When the machine has a hardware defect, you need to replace the whole machine.

For backing the whole system up you can use the delivered sdcard. Plug it into the sdcard reader on the back of the machine and trigger a manually backup under the Cyan Secure Web interface located at: Appliance menu/Maintanence/Sdcard.

Solution

Please do the following steps:

  • Call Cyan Support and describe the problem
  • Forward the six digit serial number from the back of the machine to cyan support
  • Wait for a call from pyramid
  • Call Cyan again when the new machine arrive to go through the setup.
  • Give Cyan a feedback about the machine

Reporting system


Symptom

When I try to generate a user/group/ip based report, the list of users are empty! Even if I click on update user list, nothing change.

Problem

There can be two cases:

  1. By default no data will be feeded into the database. You need to setup the proxy log feeder to feed the reporting data into the database.
  2. To use the user/group/ip list feature, the Cyan Reporting System need to run a maintenance job first. This job will move the user/group/ip data into the specific table inside the database. After that you should be able to use the list in your named report.

Solution

To enable the log feeder service, change to the Secure Web Interface. Under the services menu tab go to Logging/reporting/log feeder. There you need to enable the log feeder and specify the location of the CRS system.
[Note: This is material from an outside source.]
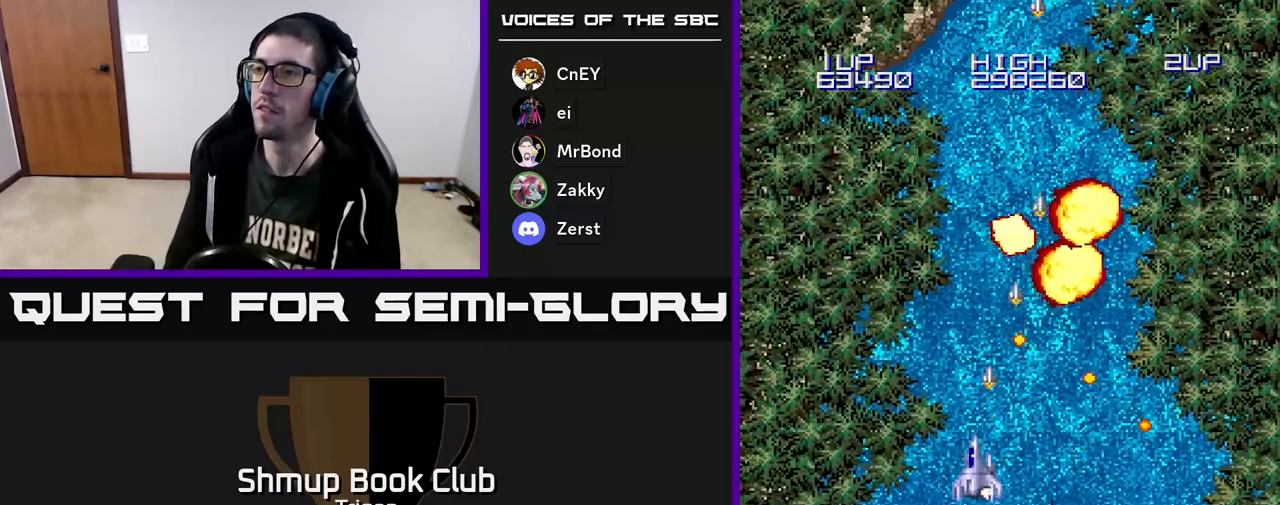
{"buttons": ["DPAD_LEFT"], "right_stick": "center", "events": [[50, "DPAD_DOWN", "up"], [250, "A", "up"]]}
Under the Cyan Reporting System interface you can see when the maintenance job will run the next time. To trigger the job manually change into the CRS interface, Settings/Maintenance and click on the run now button. This job needs to be run once before you can use the user/group/ip feature when you create a new named report.

Symptom

Every report I create contains no data. When the report is finished and I open it, I get a message that the report contains no data.

Problem

There are two possible problems:

  1. You have chosen a time range for which no data is logged in the database
  2. The log feeder service is not enabled, so the reporting database is still empty.

Solution

To enable the log feeder service, change into the Cyan Secure Web Interface. In the services menu change to logging/report logging/log feeder. There you can enable and configure the Cyan Secure feeding service to move the data into the Cyan Reporting System. After an hour (default log rotation time) you should be able to generate reports.

Symptom

I need to generate a report with specific data inside it, which isn't available in the current CRS reports list. How can I get a new report?

Solution

To request a new report, contact support and send following information:

What should the report show in general?

Which criteria do you want to apply?

What should the report look like? (What do you like to see In the first row, what in the second, what kind of chart do you want to see at the end of the report)

We will prepare the new template and you will get it with the next patch update.